Each line of the listing below containing the word "down" should be returned.

Information shown —
╭──

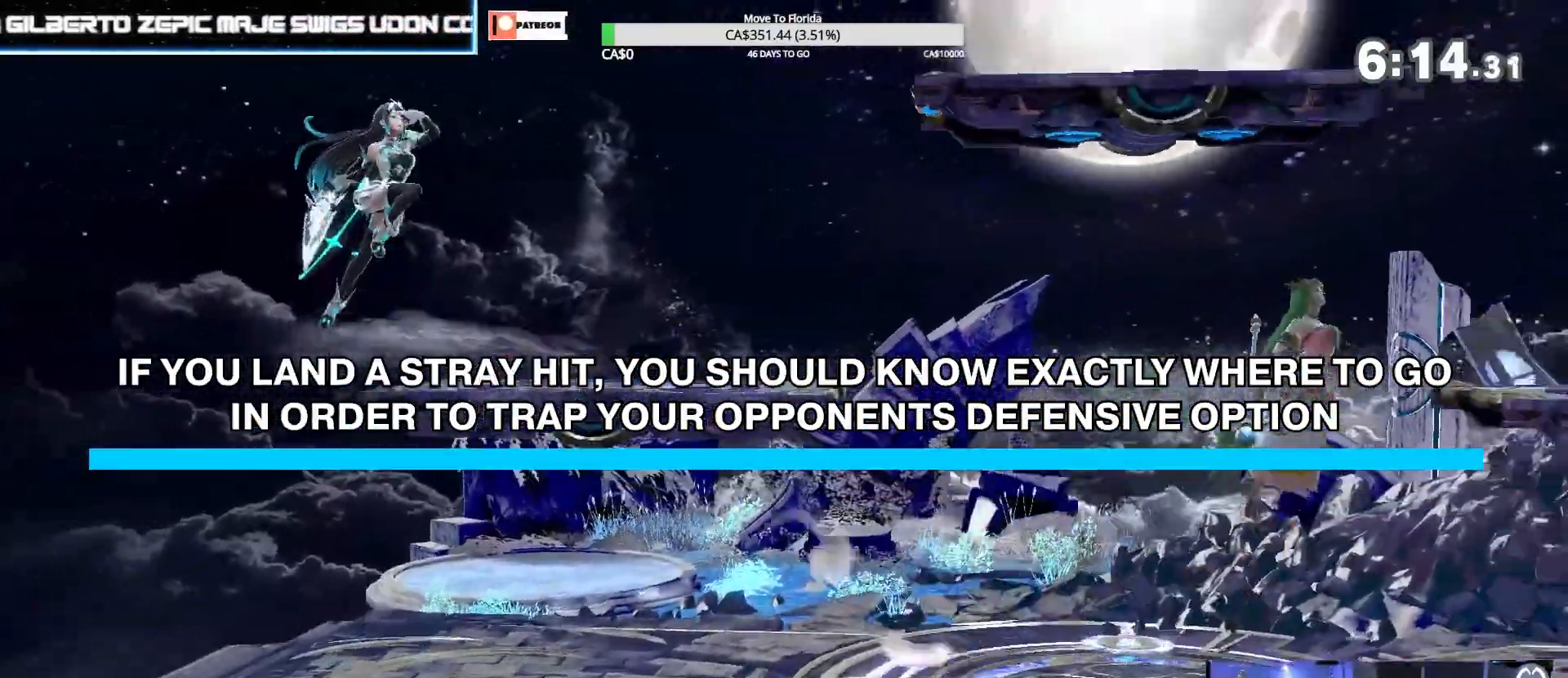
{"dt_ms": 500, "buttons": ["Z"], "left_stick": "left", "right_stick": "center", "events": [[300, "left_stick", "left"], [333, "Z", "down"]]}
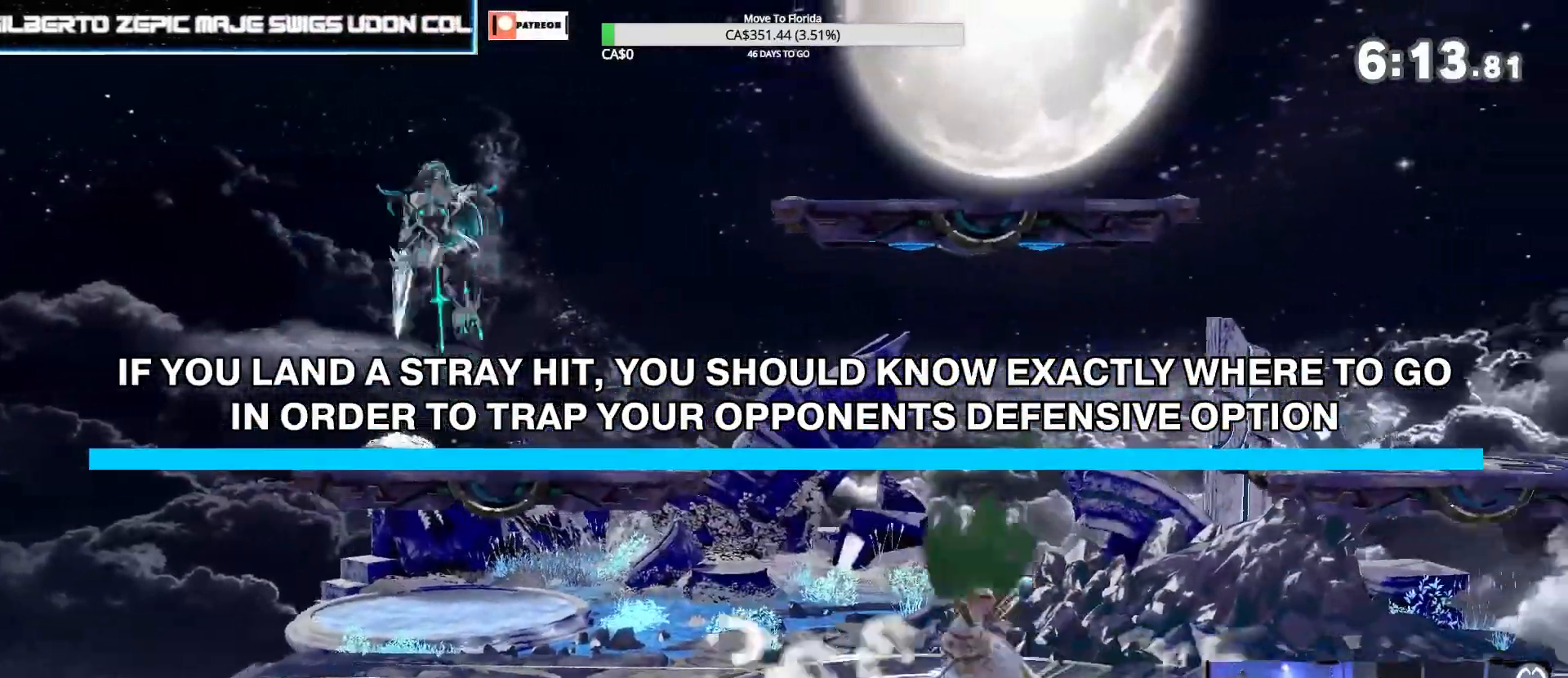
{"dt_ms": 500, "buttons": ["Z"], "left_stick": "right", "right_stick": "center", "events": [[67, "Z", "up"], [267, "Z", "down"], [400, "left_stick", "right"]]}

╰──
╭──

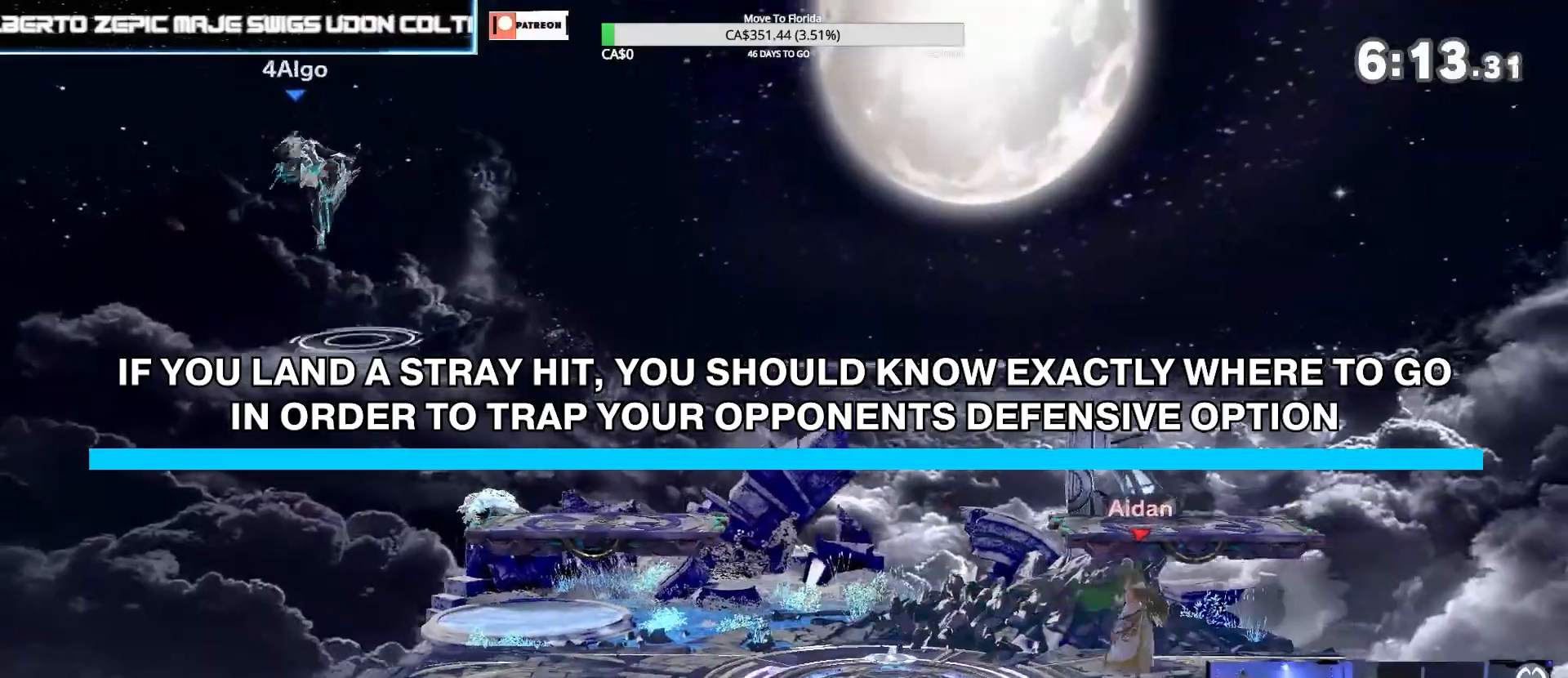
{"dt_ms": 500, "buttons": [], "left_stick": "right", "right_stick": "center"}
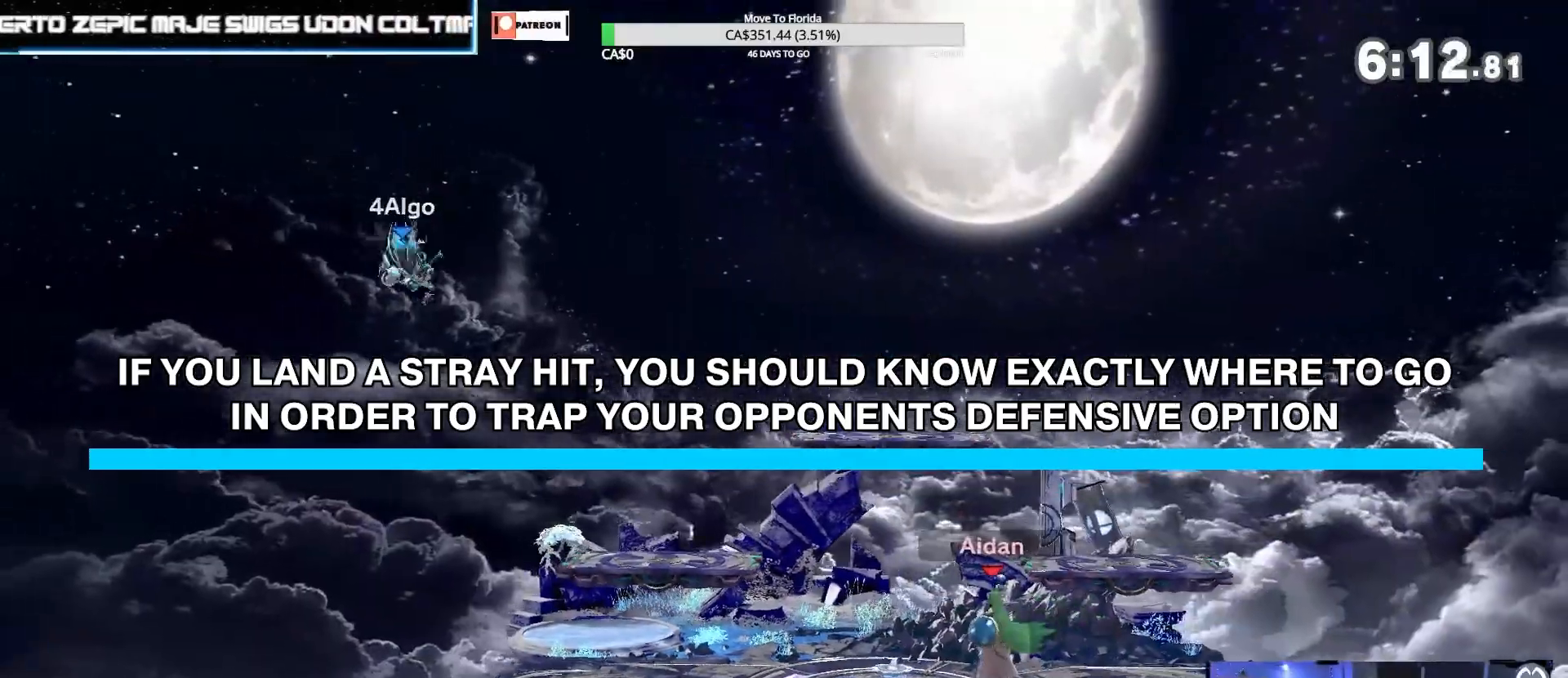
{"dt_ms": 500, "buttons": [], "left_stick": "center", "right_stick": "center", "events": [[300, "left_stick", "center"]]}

╰──

Answer to the exercise —
{"dt_ms": 500, "buttons": ["Z"], "left_stick": "left", "right_stick": "center", "events": [[300, "left_stick", "left"], [333, "Z", "down"]]}
{"dt_ms": 500, "buttons": ["Z"], "left_stick": "right", "right_stick": "center", "events": [[67, "Z", "up"], [267, "Z", "down"], [400, "left_stick", "right"]]}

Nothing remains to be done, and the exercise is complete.